EJERCICIOS POR RESOLVER:
a. Cite literalmente el pasaje del fragmento sobre Ray Loriga que va desde "Hacía  muchos años" hasta "viene Ray Loriga.".
b. Enumere los títulos de las novelas del autor que se nombran en el fragmento sobre Ray Loriga.

━━━━━ FRAGMENTO PROPORCIONADO ━━━━━

Hacía  muchos años que le debía un abrazo a Ray Loriga. Un abrazo, en primer lugar, al autor de Lo peor de todo, Héroes o Caídos del cielo, tres novelas en las que encontré un reflejo de lo que yo mismo suponía ser entonces, allá por los comienzos y mediados de los noventa. Sobre la explanada del Niemeyer, espero verlo aparecer junto a Javier García Rodríguez, el coordinador del ciclo “De palabra”, en el que voy a tener una conversación con el escritor. ¿Lo reconoceremos sin problema? No estamos seguros de haber visto una foto realmente reciente de él. ¿Qué aspecto tendrá ahora un autor unido como a su sombra a una imagen, una actitud, que lo singularizó en las letras españolas? Varias alarmas falsas, hasta que una silueta comienza a acercarse: ni nos preguntamos por qué, pero esos andares son inequívocamente de los noventa. Y sobre ellos viene Ray Loriga.

━━━━━ DATOS DISPONIBLES ━━━━━

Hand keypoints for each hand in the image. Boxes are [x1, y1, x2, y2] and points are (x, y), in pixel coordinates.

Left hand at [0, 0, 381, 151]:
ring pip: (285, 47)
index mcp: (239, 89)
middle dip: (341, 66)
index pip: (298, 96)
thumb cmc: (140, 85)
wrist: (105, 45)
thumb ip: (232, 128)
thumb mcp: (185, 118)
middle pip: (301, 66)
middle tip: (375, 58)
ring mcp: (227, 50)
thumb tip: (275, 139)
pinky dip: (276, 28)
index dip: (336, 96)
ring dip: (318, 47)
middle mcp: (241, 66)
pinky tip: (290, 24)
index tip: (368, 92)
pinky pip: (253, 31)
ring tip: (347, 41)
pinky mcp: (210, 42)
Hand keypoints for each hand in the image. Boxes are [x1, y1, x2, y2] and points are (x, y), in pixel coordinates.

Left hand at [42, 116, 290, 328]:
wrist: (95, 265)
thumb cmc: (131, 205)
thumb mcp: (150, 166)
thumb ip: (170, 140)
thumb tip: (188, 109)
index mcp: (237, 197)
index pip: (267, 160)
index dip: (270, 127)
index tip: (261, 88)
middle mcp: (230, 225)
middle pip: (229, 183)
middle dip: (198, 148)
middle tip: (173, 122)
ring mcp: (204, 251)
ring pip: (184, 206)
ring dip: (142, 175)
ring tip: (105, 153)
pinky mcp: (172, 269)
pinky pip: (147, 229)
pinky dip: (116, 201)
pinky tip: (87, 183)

━━━━━
━━━━━ DATOS DISPONIBLES ━━━━━

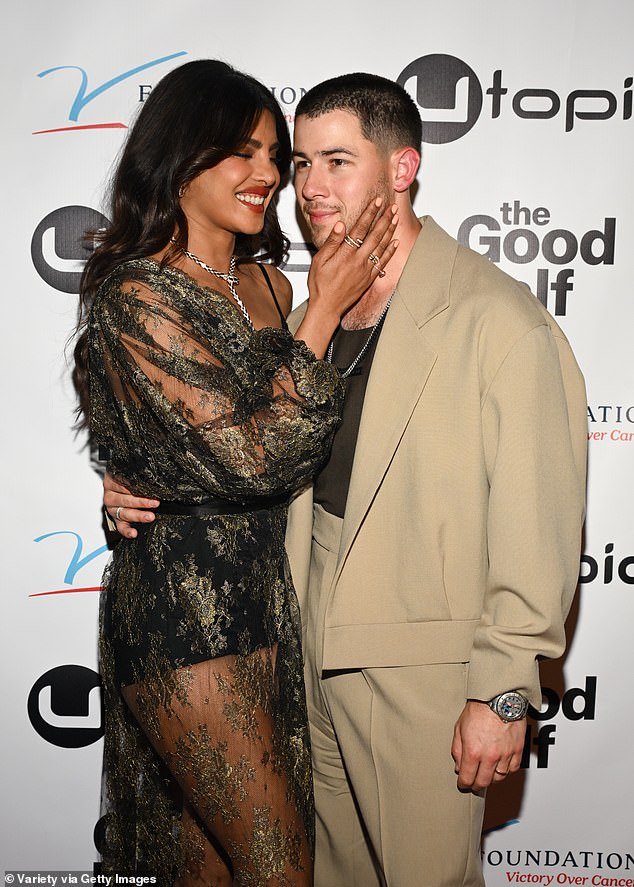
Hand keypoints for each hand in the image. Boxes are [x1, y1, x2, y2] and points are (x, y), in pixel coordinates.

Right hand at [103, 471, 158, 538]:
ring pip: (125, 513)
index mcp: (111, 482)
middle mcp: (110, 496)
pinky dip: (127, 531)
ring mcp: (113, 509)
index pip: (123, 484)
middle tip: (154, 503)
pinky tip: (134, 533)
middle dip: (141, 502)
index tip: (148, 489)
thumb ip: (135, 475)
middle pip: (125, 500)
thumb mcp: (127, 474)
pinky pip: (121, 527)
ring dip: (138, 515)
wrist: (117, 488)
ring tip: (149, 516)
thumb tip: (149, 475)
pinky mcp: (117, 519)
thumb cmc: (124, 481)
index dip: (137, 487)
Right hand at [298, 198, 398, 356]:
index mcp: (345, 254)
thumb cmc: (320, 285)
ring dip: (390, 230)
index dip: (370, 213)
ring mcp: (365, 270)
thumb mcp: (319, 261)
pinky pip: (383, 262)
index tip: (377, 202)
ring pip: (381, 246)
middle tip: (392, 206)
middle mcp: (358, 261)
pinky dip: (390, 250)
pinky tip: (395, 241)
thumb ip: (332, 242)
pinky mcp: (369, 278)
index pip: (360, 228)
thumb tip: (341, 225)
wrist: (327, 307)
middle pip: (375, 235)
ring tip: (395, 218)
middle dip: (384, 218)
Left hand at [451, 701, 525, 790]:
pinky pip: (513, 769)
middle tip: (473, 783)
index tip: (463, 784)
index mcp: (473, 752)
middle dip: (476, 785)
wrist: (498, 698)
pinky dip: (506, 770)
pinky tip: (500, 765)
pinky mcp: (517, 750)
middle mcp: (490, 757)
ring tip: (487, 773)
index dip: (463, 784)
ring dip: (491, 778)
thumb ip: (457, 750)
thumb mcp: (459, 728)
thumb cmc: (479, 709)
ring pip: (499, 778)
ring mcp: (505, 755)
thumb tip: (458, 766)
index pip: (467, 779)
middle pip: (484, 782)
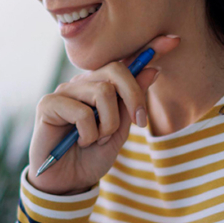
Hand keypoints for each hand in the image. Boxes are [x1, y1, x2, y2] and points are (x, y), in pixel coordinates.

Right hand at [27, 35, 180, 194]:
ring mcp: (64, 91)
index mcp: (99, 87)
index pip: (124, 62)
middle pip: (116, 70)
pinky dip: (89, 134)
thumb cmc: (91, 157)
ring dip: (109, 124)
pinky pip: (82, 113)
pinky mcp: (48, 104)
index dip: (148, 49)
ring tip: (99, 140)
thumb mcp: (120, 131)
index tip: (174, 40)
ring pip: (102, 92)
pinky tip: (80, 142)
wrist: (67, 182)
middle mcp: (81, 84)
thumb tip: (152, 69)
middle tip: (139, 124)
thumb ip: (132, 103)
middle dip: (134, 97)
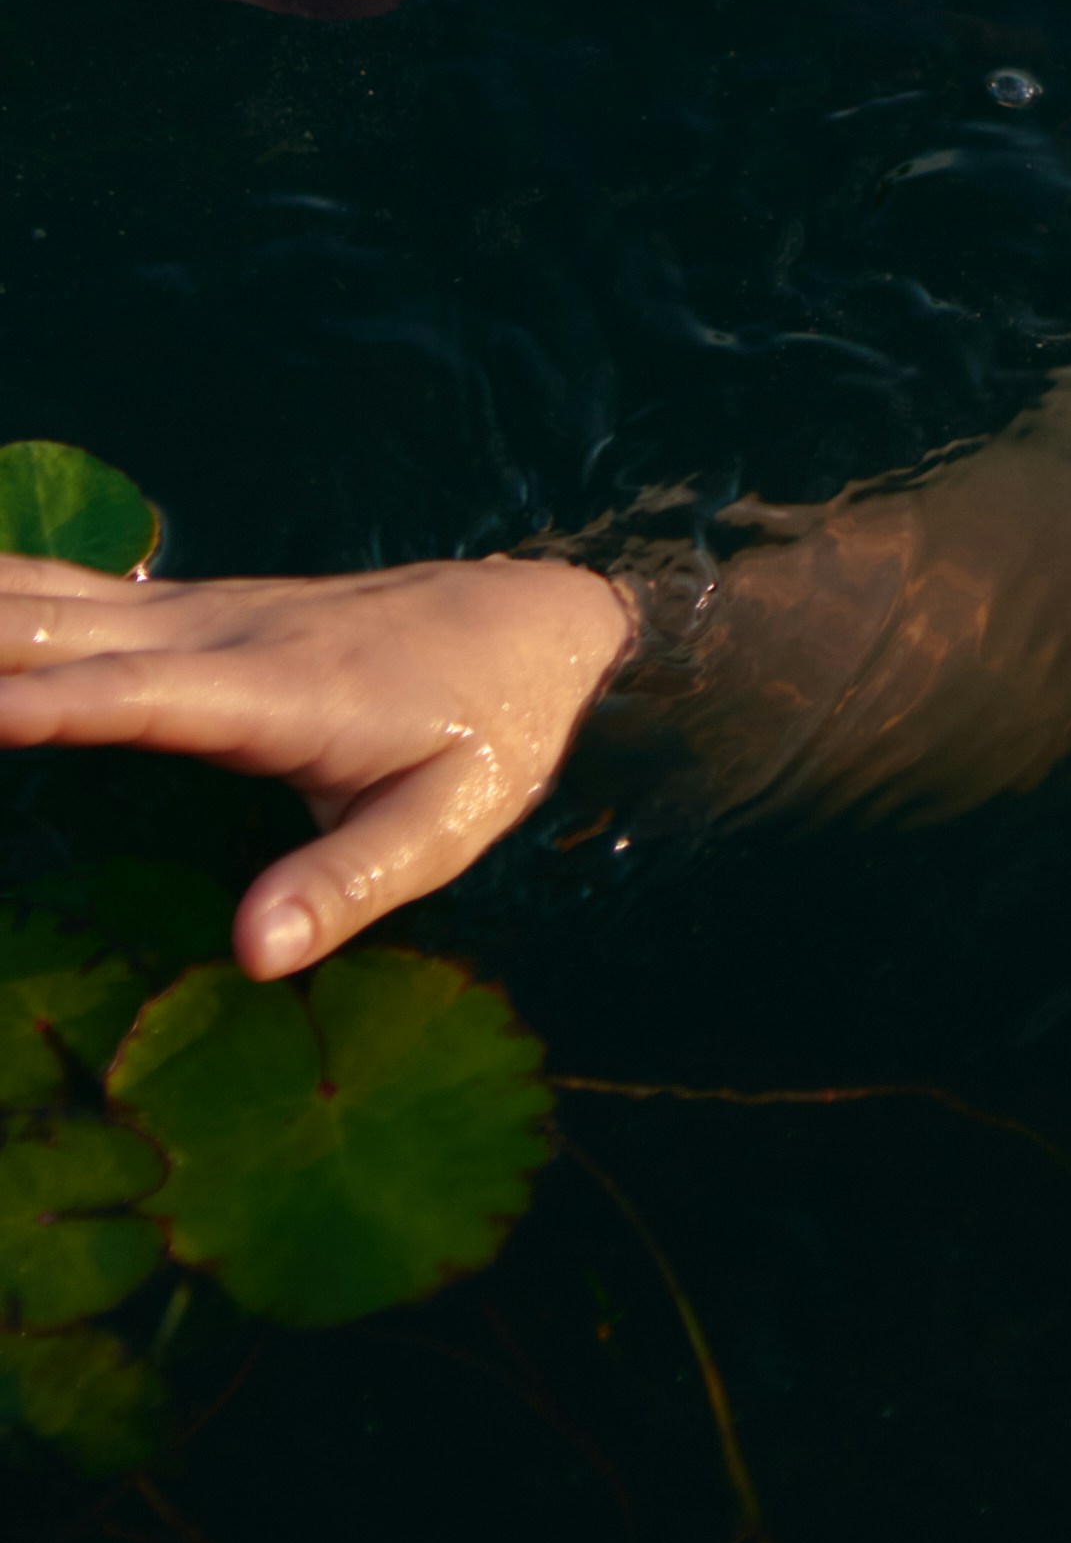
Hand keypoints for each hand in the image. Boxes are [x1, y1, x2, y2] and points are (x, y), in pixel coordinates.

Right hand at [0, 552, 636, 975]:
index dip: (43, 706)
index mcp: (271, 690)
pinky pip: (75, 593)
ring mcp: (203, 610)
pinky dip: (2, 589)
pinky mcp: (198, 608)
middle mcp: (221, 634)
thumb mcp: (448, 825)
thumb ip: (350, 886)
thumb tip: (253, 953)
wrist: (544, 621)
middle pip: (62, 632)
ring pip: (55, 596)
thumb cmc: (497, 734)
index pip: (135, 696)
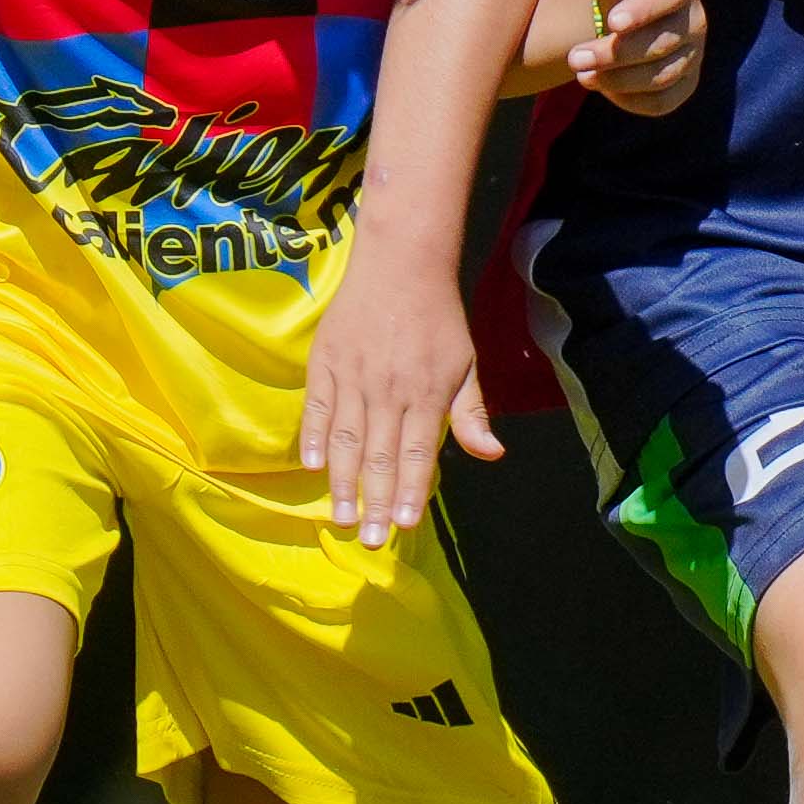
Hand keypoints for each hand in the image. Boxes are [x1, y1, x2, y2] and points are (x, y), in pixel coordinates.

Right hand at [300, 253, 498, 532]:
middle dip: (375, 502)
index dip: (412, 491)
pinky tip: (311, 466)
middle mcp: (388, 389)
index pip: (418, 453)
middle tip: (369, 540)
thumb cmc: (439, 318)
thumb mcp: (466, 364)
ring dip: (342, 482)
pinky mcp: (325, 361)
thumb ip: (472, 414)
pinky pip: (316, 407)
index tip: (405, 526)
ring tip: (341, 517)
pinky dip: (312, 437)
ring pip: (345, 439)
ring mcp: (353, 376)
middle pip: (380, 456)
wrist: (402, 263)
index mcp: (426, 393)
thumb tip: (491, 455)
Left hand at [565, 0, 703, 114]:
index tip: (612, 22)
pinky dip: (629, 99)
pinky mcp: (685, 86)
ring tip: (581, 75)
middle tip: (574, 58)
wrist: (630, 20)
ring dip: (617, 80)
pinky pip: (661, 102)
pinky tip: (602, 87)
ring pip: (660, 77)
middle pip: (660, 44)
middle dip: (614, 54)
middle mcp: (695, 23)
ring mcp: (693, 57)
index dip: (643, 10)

━━━━━

RESPUESTAS ESCRITAS:
a.
Hacía  muchos años que le debía un abrazo a Ray Loriga. Un abrazo, en primer lugar, al autor de Lo peor de todo, Héroes o Caídos del cielo, tres novelas en las que encontré un reflejo de lo que yo mismo suponía ser entonces, allá por los comienzos y mediados de los noventa. Sobre la explanada del Niemeyer, espero verlo aparecer junto a Javier García Rodríguez, el coordinador del ciclo “De palabra”, en el que voy a tener una conversación con el escritor. ¿Lo reconoceremos sin problema? No estamos seguros de haber visto una foto realmente reciente de él. ¿Qué aspecto tendrá ahora un autor unido como a su sombra a una imagen, una actitud, que lo singularizó en las letras españolas? Varias alarmas falsas, hasta que una silueta comienza a acercarse: ni nos preguntamos por qué, pero esos andares son inequívocamente de los noventa. Y sobre ellos viene Ray Loriga.

b.
- Lo peor de todo
- Héroes
- Caídos del cielo